Plotted data images:
※

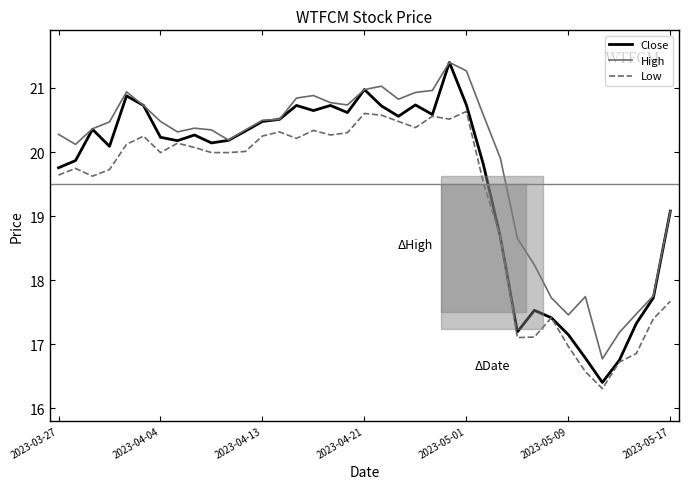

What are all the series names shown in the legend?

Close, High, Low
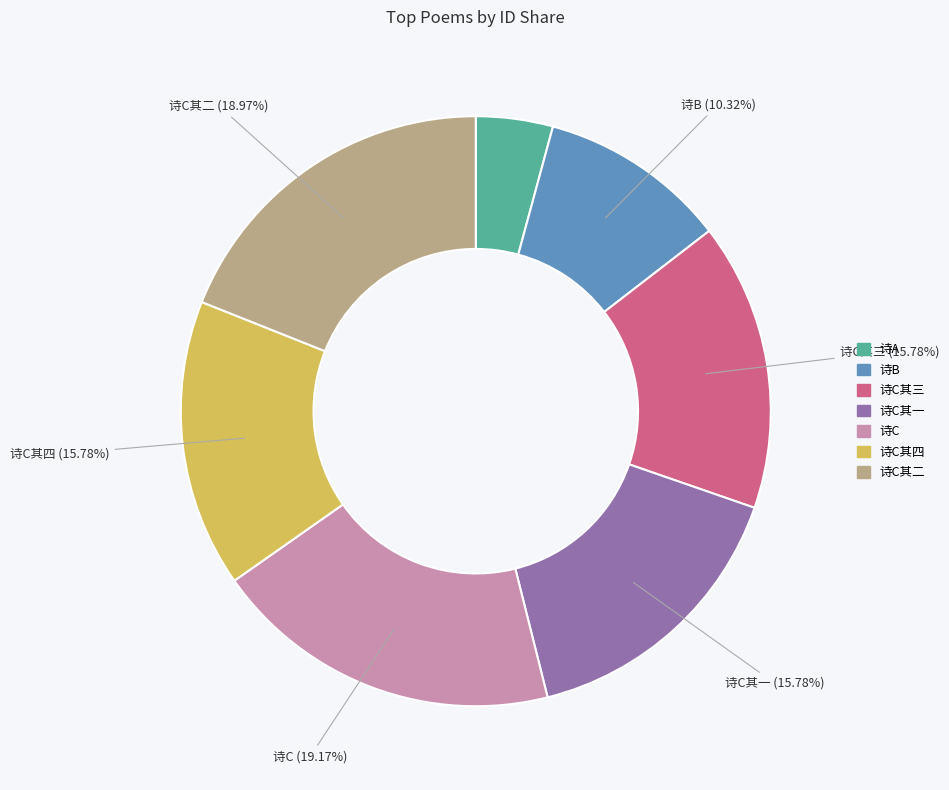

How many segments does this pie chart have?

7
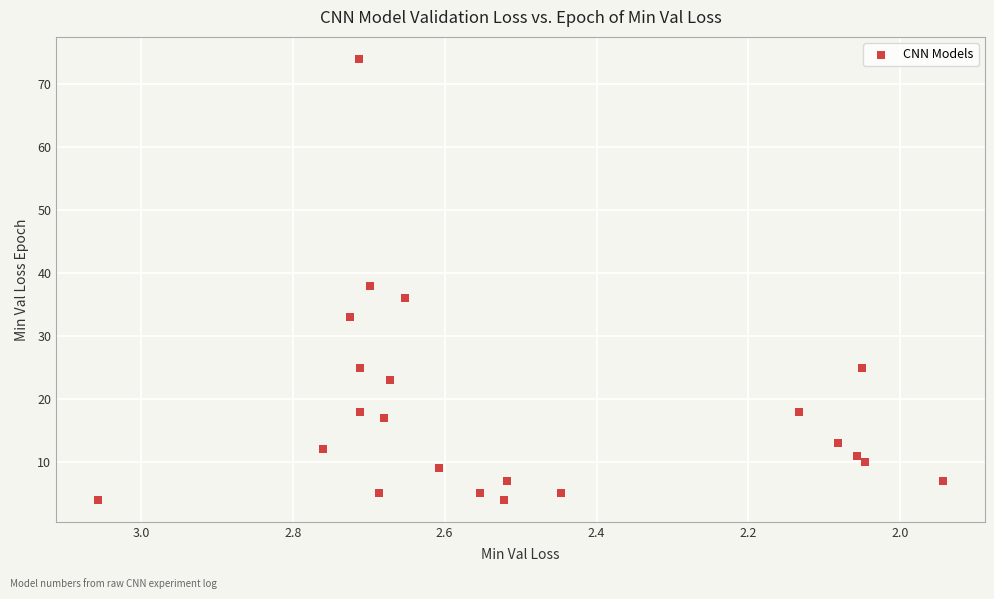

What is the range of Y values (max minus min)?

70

※

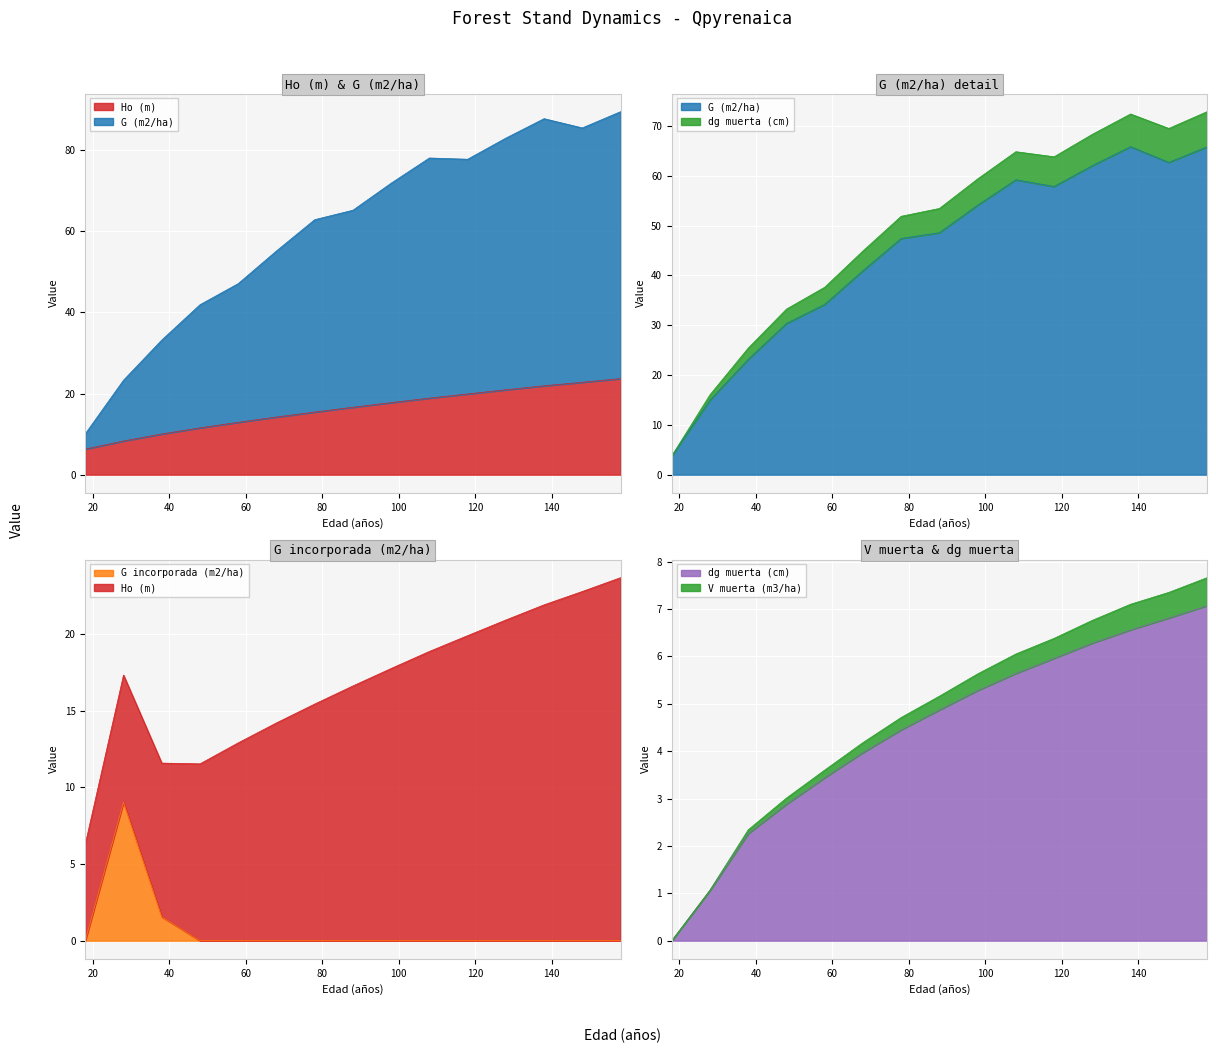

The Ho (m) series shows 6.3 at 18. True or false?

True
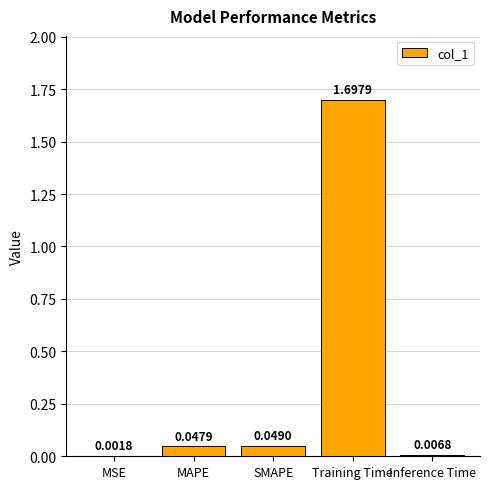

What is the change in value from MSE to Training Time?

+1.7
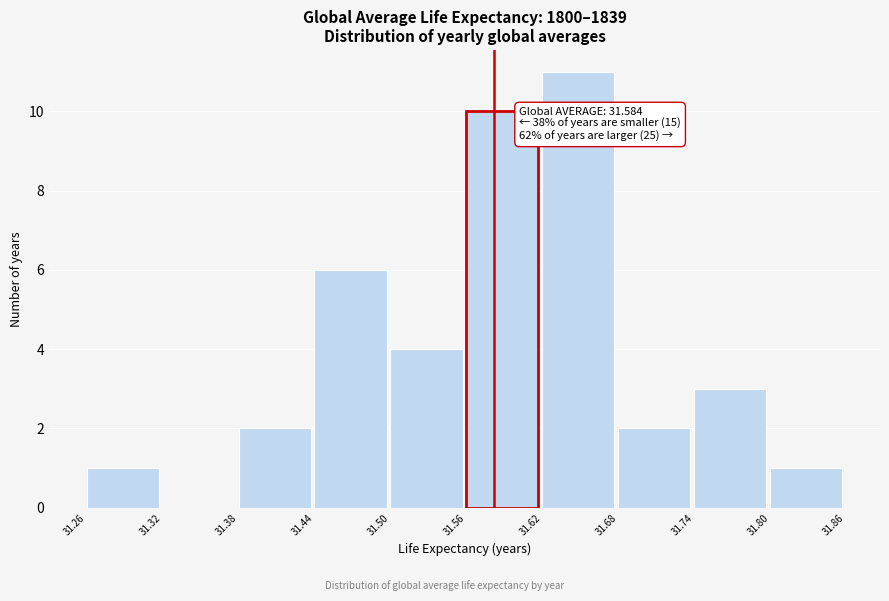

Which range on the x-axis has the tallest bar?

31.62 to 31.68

※

### TO-DO ITEM
Please rewrite the data from the line with "What is the change" to the line with "31.62 to 31.68", replacing "tallest" with "highest" and changing nothing else. Leave the pictures out.

### RESPONSE BELOW
What is the change in value from MSE to Training Time?

+1.7

Which range on the x-axis has the highest bar?

31.62 to 31.68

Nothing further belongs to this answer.